In viertallen - vragen n.a.v. de film: - wat hebben jullie gezien? Materiaal waar hij mee werkt; welke technieken hij gebruikt; de houding van de kunstenaar en hoe komt dat op je over. - Wat heeft jullie gefascineerd in wat je zag? Het onderwerp; het resultaat; zijn manier van werken; zijn inspiratiebron. Schrijf de vragen in het midden van een groot vel papier en zet jullie antwoorden daar omheen in de vorm van een woordspin. Iedereen draagt bij aan de antwoorden. Wellicht handig om alle vier een andere kleur stift hiervoor te nemen.
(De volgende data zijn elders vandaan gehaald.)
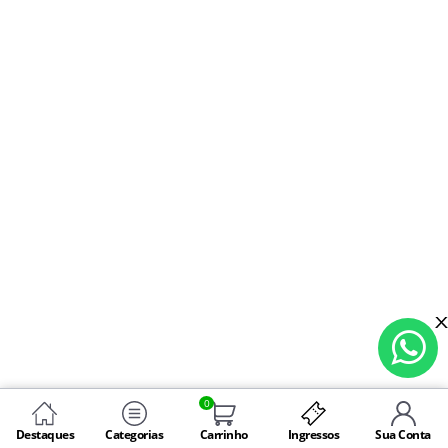
0
Destaques
Categorias
Carrinho
Ingressos
Sua Conta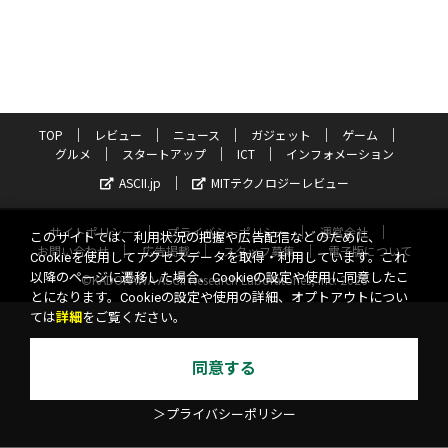
TOP
レビュー
ニュース
ガジェット
ゲーム
グルメ
スタートアップ
ICT
インフォメーション
ASCII.jp
MITテクノロジーレビュー
サイトポリシー
プライバシーポリシー
運営会社
このサイトでは、利用状況の把握や広告配信などのために、
お問い合わせ
広告掲載
スタッフ募集
電子版について
Cookieを使用してアクセスデータを取得・利用しています。これ
以降のページに遷移した場合、Cookieの設定や使用に同意したこ
©KADOKAWA ASCII Research Laboratories, Inc. 2026
とになります。Cookieの設定や使用の詳細、オプトアウトについ
ては
詳細
をご覧ください。
同意する
＞プライバシーポリシー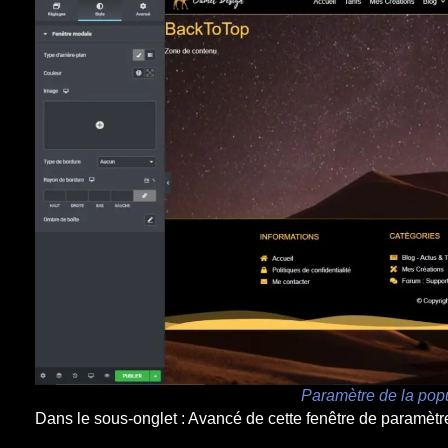
Paramètre de la popu
Dans le sous-onglet : Avancé de cette fenêtre de paramètre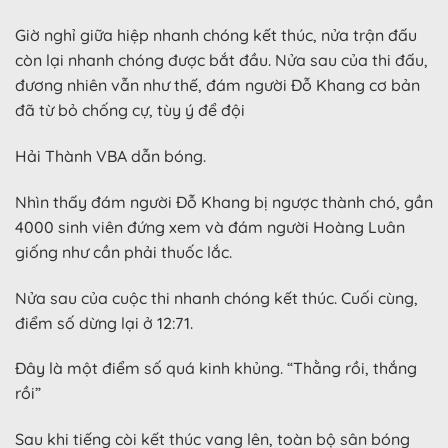
Giờ nghỉ giữa hiệp nhanh chóng kết thúc, nửa trận đấu
còn lại nhanh chóng được bắt đầu. Nửa sau của thi đấu,
đương nhiên vẫn như thế, đám người Đỗ Khang cơ bản
đã từ bỏ chống cự, tùy ý để đội
Hải Thành VBA dẫn bóng.
Nhìn thấy đám người Đỗ Khang bị ngược thành chó, gần
4000 sinh viên đứng xem và đám người Hoàng Luân
giống như cần phải thuốc lắc.
Nửa sau của cuộc thi nhanh chóng kết thúc. Cuối cùng,
điểm số dừng lại ở 12:71.
Đây là một điểm số quá kinh khủng. “Thằng rồi, thắng
rồi”
Sau khi tiếng còi kết thúc vang lên, toàn bộ sân bóng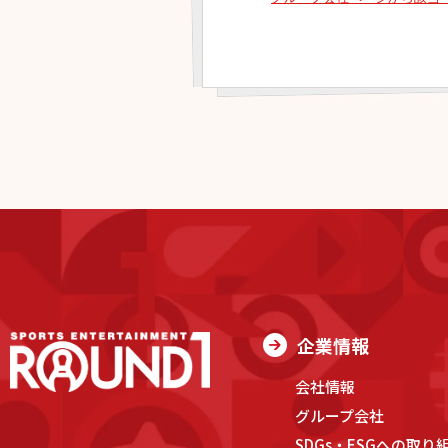
企業情報
会社情報
グループ会社
SDGs・ESGへの取り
Vul elkaar aan en ga met elkaar in gesprek over wat je gezien hebt. Individueel (iedereen krijgt een krant met daarin een grote afdruk van het werk) -
Kijk naar het werk en maak de volgende drie zinnen af: (je kunt de woordspin gebruiken als “spiedbriefje”)
-
Als ik naar het werk kijk dan is het eerste wat ik zie……wat heeft mijn aandacht Het werk doet me denken aan………….het lijkt voor mij op Ik zou er de volgende titel voor bedenken……dit woord of deze zin vind ik passen bij wat ik in het werk zie.
Klassikaal Verschillende manieren van uitvoeren laten zien op pp: 2d of plat: tekening/schilderij/foto/fotocollage/tweeluik 3d of ruimtelijk: beeld van gips/klei/papier maché/combinatie/ready-made En verder ander beeldend werk wat te “verdelen” is zoals een tweeluik.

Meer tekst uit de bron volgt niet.